Let x0 of type ι be given.
Let x1 of type ι be given.
Apply unknownprop_f23dde3020cfe827bdc4db0338b279dd2c0f6c90742a195a1a7a614475669076 with
λ x2 . add_nat x0 x2 = add_nat x1 x2 ⟶ x0 = x1 leaving 2 subgoals.
Apply unknownprop_bad5adbbba30ab6e9c584ed350d824b3c3bff74e61c0a5380ac75f32855c37ee with
x0,
λ x2 x3 . x3 = add_nat x1 0 ⟶ x0 = x1.
Apply unknownprop_bad5adbbba30ab6e9c584ed350d824b3c3bff74e61c0a5380ac75f32855c37ee with
x1,
λ x2 x3 . x0 = x3 ⟶ x0 = x1.
Assume H0: x0 = x1.
The subproof is completed by applying H0.
Let x2 of type ι be given.
Apply unknownprop_bfc870f6d786cc78805c5bf0f9864161d18f532f6daf7daf1d02f4a58dac06f9 with
x0,
x2,
λ x3 x4 . x4 = add_nat x1 (ordsucc x2) ⟶ x0 = x1 leaving 2 subgoals.

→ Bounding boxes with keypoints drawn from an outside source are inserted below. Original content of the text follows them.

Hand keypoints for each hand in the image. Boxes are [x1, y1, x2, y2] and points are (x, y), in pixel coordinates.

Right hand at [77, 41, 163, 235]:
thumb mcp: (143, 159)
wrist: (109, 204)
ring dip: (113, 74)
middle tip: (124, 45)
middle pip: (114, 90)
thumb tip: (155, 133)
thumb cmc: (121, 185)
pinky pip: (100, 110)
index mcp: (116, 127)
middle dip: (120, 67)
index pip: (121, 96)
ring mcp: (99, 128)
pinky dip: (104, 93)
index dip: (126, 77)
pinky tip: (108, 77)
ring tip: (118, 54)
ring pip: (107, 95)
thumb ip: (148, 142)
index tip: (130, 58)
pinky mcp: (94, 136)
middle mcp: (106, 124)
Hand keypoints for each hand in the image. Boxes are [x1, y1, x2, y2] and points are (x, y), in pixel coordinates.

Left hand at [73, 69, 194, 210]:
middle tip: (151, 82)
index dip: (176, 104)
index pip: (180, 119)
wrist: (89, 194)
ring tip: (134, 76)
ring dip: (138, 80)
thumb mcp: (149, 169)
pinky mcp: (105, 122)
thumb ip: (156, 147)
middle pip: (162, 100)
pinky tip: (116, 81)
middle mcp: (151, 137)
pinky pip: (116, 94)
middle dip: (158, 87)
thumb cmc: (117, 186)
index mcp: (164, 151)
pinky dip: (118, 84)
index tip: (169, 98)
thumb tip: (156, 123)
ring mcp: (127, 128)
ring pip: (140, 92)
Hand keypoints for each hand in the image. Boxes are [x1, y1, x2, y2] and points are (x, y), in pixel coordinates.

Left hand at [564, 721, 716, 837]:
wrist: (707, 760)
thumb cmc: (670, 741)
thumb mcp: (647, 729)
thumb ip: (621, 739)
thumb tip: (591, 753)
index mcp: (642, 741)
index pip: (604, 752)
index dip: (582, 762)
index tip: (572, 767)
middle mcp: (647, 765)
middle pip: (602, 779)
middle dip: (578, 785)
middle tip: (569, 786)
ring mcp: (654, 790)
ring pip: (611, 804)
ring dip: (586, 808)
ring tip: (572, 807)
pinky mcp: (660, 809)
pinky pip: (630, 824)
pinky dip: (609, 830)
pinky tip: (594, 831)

The subproof is completed by applying H0.
Apply unknownprop_bfc870f6d786cc78805c5bf0f9864161d18f532f6daf7daf1d02f4a58dac06f9 with
x1,
x2,
λ x3 x4 . ordsucc (add_nat x0 x2) = x4 ⟶ x0 = x1 leaving 2 subgoals.
The subproof is completed by applying H0.
Apply H1.
Apply unknownprop_60abe2ef0ccd78a594794787666c926523153e194cc1f57a533bf14f6930c3c8 with
add_nat x0 x2,
add_nat x1 x2.
The subproof is completed by applying H2.